Task requirements: In the entries that follow, which lines hold the string "APERTURE"? List them.

[Start of section]

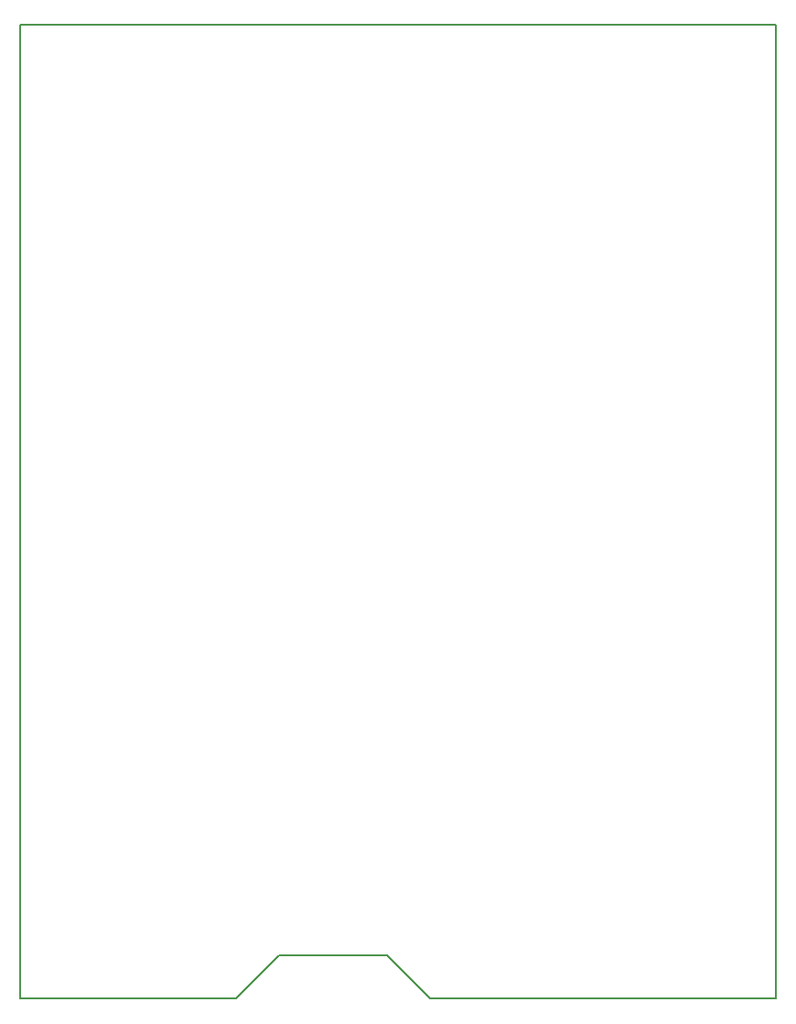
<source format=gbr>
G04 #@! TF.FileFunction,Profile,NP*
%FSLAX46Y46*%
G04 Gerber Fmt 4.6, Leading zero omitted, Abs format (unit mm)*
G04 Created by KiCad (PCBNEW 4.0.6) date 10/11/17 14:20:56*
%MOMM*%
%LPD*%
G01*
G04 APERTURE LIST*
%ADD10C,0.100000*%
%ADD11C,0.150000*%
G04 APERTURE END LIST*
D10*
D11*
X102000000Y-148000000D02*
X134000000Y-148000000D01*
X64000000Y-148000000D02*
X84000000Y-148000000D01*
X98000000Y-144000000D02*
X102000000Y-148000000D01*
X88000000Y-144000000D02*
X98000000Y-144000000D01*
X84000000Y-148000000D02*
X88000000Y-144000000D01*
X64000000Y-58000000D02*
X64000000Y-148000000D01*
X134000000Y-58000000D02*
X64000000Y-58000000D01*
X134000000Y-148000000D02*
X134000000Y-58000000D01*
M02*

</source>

[End of section]

Reply:
G04 APERTURE LIST*
G04 APERTURE END LIST*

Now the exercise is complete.